▶ **AIM OF THE EXERCISE**:
Exactly the lines below from the one with "31 237 2.66" up to and including the one with "426 724 9.10" make up the answer, with nothing else added.

Stored entries
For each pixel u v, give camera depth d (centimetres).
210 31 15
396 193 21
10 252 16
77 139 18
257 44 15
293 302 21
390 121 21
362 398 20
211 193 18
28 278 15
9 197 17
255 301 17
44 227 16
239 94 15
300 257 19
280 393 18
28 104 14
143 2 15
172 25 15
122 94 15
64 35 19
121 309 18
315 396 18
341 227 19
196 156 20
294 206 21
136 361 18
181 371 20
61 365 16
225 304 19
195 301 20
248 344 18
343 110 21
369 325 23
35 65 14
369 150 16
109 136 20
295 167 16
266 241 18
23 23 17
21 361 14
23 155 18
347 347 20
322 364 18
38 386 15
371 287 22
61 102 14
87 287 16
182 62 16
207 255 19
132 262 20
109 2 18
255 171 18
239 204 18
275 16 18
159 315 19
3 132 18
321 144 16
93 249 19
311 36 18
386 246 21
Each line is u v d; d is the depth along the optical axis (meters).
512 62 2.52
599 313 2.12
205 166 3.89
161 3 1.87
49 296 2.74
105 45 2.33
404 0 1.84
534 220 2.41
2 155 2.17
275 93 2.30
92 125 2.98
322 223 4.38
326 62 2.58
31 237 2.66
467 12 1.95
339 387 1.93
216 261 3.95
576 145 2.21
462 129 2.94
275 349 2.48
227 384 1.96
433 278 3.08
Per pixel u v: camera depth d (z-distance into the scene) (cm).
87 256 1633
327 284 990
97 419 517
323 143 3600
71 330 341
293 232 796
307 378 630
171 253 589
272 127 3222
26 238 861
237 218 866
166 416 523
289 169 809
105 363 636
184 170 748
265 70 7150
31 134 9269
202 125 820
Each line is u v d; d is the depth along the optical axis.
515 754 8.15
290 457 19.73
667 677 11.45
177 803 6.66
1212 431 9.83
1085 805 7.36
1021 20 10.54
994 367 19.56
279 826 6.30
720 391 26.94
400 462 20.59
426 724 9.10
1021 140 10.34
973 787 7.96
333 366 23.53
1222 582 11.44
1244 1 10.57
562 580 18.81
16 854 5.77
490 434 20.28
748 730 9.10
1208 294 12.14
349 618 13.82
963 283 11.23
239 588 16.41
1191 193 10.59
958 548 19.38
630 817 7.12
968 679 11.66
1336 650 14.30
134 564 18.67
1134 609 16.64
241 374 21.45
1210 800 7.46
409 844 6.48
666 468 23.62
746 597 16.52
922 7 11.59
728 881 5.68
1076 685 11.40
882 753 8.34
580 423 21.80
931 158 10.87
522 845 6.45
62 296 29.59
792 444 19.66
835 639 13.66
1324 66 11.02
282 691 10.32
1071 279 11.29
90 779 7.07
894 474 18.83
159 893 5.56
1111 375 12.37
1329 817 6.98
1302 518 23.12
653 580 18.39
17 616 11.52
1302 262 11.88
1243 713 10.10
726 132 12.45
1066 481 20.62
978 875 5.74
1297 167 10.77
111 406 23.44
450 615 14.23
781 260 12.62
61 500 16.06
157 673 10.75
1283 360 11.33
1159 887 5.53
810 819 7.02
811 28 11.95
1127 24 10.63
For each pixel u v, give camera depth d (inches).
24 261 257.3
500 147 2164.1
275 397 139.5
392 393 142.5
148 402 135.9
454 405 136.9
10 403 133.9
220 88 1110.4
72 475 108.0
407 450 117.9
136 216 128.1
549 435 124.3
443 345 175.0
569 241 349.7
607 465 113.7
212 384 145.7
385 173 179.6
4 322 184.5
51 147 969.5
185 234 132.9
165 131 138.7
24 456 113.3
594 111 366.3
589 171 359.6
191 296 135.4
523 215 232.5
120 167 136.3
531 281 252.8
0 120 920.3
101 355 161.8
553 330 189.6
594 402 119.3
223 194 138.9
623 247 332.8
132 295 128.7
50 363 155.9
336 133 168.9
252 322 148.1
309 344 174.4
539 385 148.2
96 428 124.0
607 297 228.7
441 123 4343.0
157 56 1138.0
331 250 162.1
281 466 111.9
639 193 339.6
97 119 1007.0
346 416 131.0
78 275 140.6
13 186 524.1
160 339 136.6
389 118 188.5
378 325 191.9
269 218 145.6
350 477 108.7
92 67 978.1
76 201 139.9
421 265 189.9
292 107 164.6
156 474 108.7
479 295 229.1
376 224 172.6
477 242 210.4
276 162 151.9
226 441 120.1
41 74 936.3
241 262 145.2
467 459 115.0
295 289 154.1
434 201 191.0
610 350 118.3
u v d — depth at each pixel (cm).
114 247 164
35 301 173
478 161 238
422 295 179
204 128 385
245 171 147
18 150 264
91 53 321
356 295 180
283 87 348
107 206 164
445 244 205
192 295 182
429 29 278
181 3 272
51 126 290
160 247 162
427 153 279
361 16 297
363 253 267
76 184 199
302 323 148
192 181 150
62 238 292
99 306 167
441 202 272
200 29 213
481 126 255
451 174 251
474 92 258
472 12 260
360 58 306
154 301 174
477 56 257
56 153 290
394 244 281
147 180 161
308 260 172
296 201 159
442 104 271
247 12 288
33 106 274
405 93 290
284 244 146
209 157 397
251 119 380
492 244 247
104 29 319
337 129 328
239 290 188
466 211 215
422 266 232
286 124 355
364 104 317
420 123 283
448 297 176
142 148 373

▶ **ANSWER TO THE PROBLEM**:
31 237 2.66
467 12 1.95
339 387 1.93
216 261 3.95
576 145 2.21
462 129 2.94
275 349 2.48
227 384 1.96
433 278 3.08
Per pixel u v: camera depth d (z-distance into the scene) (cm).
87 256 1633
327 284 990
97 419 517
323 143 3600
71 330 341
293 232 796
307 378 630
171 253 589
272 127 3222
26 238 861
237 218 866
166 416 523
289 169 809
105 363 636
184 170 748
265 70 7150
31 134 9269
202 125 820
Each line is u v d; d is the depth along the optical axis.
515 754 8.15
290 457 19.73
667 677 11.45
177 803 6.66
1212 431 9.83
1085 805 7.36
1021 20 10.54
994 367 19.56
279 826 6.30
720 391 26.94
400 462 20.59
426 724 9.10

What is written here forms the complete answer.